A verbatim copy of the listing is what is needed, minus any pictures.

RECORDED INFORMATION:
----
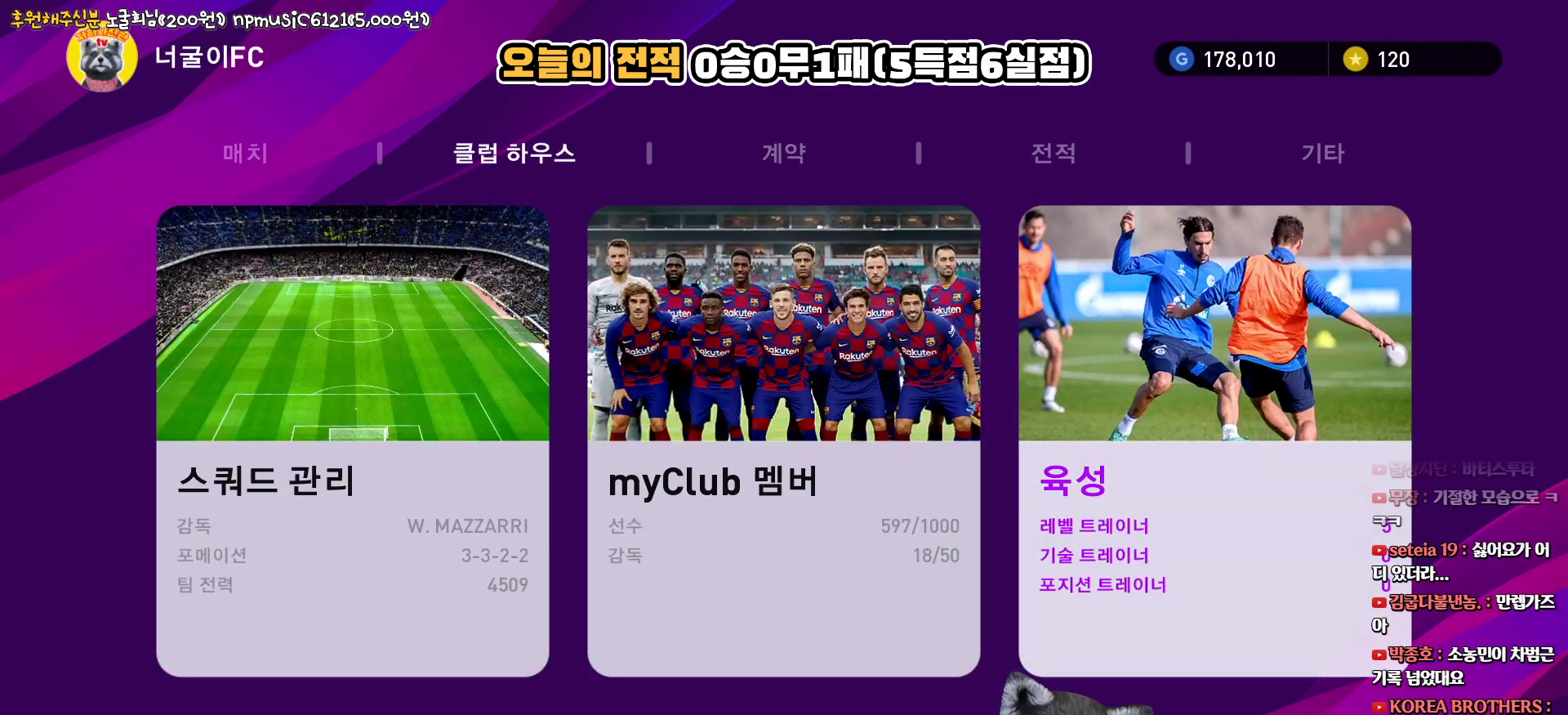
{"buttons": ["DPAD_LEFT"], "left_stick": "center", "right_stick": "center", "events": [[417, "DPAD_LEFT", "down"]]}
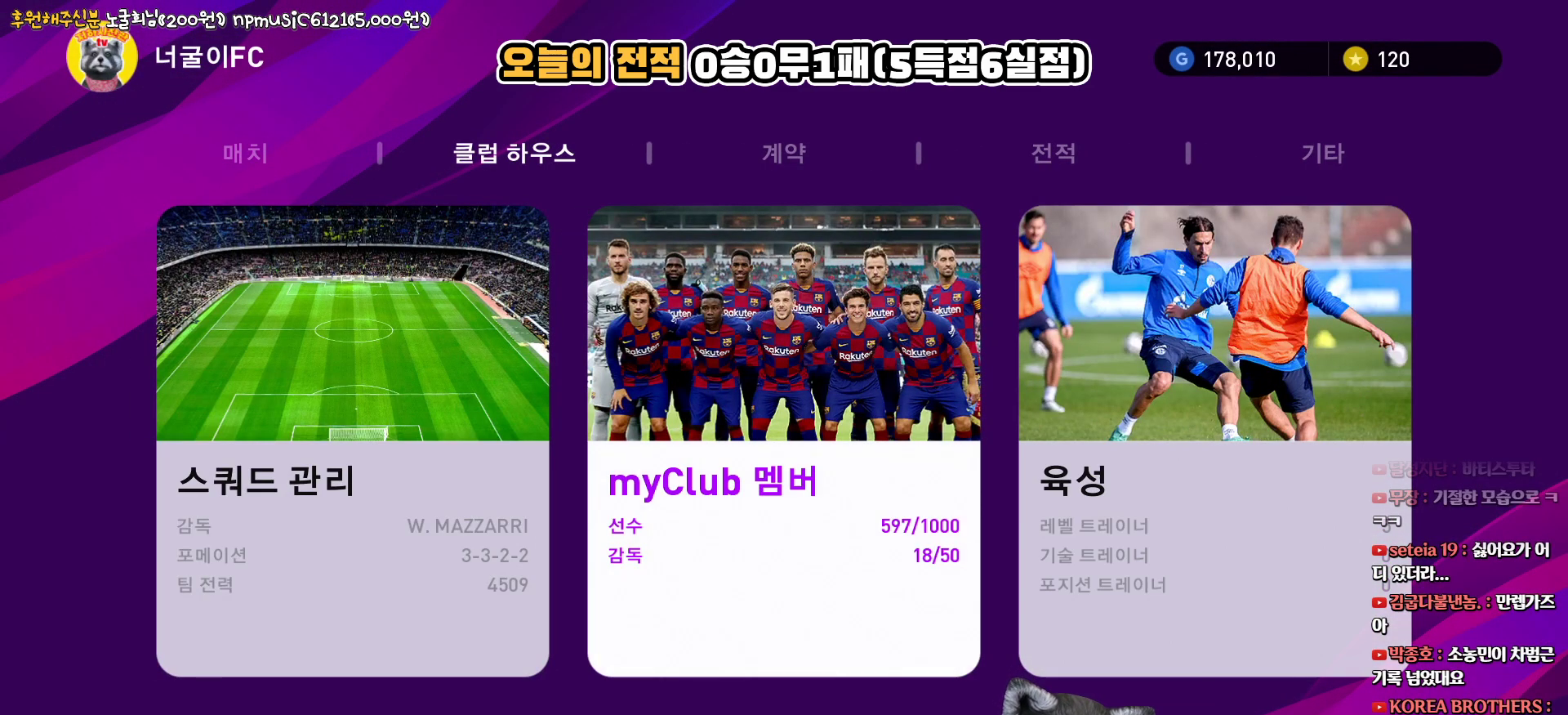
{"buttons": ["DPAD_RIGHT"], "left_stick": "center", "right_stick": "center", "events": [[17, "DPAD_LEFT", "up"], [267, "DPAD_RIGHT", "down"], [333, "DPAD_RIGHT", "up"], [467, "DPAD_RIGHT", "down"]]}
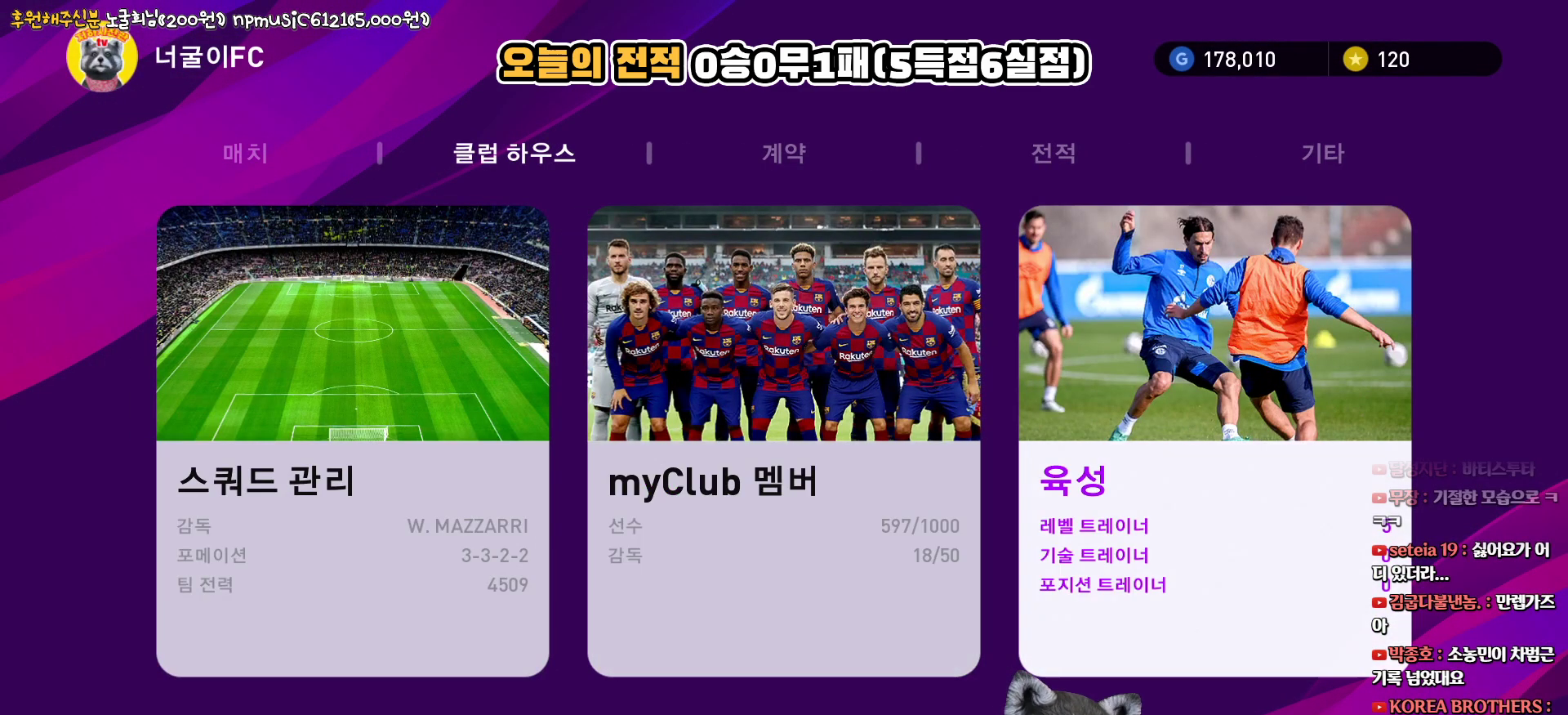
{"buttons": [], "left_stick": "center", "right_stick": "center", "events": [[33, "DPAD_RIGHT", "up"], [267, "DPAD_LEFT", "down"], [367, "DPAD_LEFT", "up"]]}
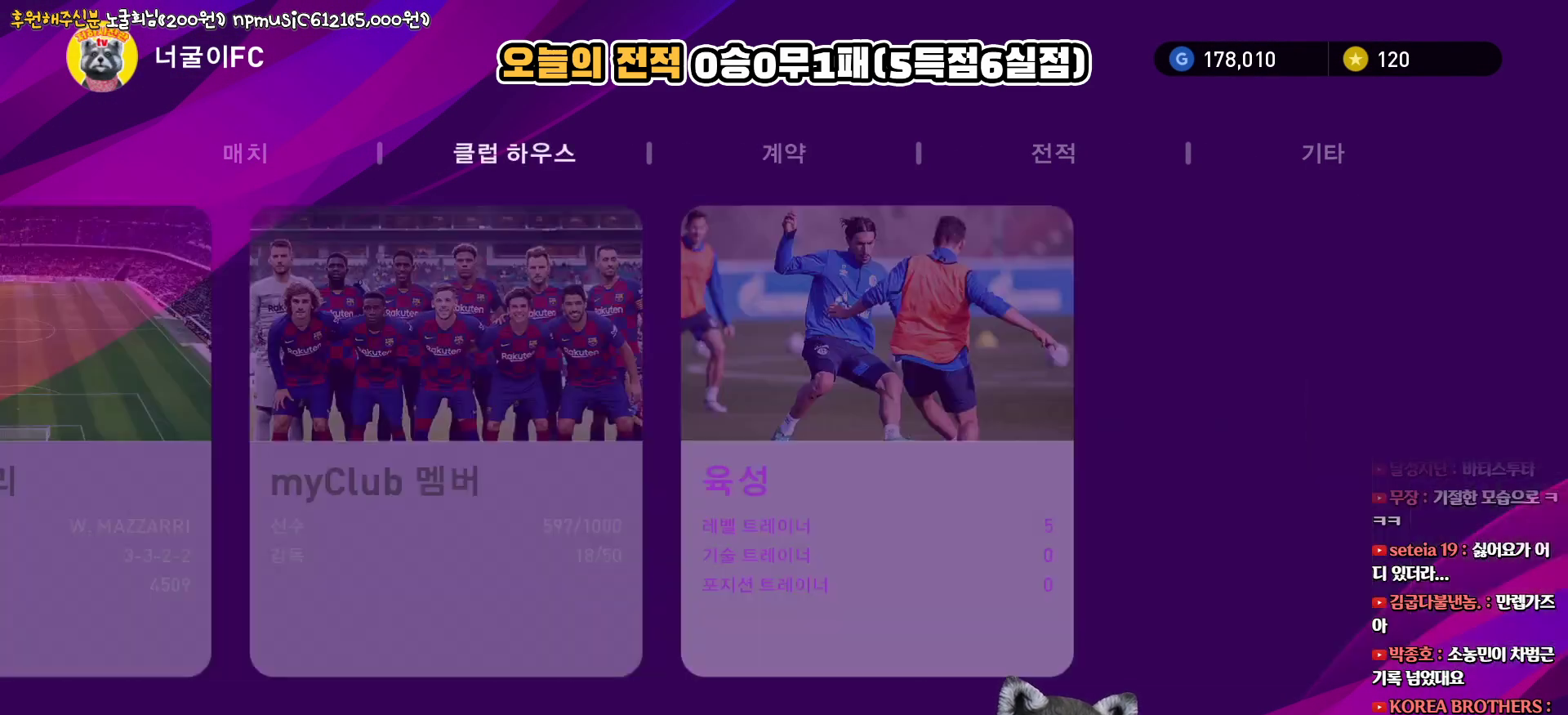
{"buttons": ["DPAD_RIGHT"], "left_stick": "center", "right_stick": "center", "events": [[117, "DPAD_RIGHT", "down"], [183, "DPAD_RIGHT", "up"], [283, "DPAD_RIGHT", "down"], [350, "DPAD_RIGHT", "up"], [450, "DPAD_RIGHT", "down"]]}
----
SOLUTION TO THE EXERCISE:
{"buttons": ["DPAD_LEFT"], "left_stick": "center", "right_stick": "center", "events": [[417, "DPAD_LEFT", "down"]]}
{"buttons": ["DPAD_RIGHT"], "left_stick": "center", "right_stick": "center", "events": [[17, "DPAD_LEFT", "up"], [267, "DPAD_RIGHT", "down"], [333, "DPAD_RIGHT", "up"], [467, "DPAD_RIGHT", "down"]]}
{"buttons": [], "left_stick": "center", "right_stick": "center", "events": [[33, "DPAD_RIGHT", "up"], [267, "DPAD_LEFT", "down"], [367, "DPAD_LEFT", "up"]]}
{"buttons": ["DPAD_RIGHT"], "left_stick": "center", "right_stick": "center", "events": [[117, "DPAD_RIGHT", "down"], [183, "DPAD_RIGHT", "up"], [283, "DPAD_RIGHT", "down"], [350, "DPAD_RIGHT", "up"], [450, "DPAD_RIGHT", "down"]]}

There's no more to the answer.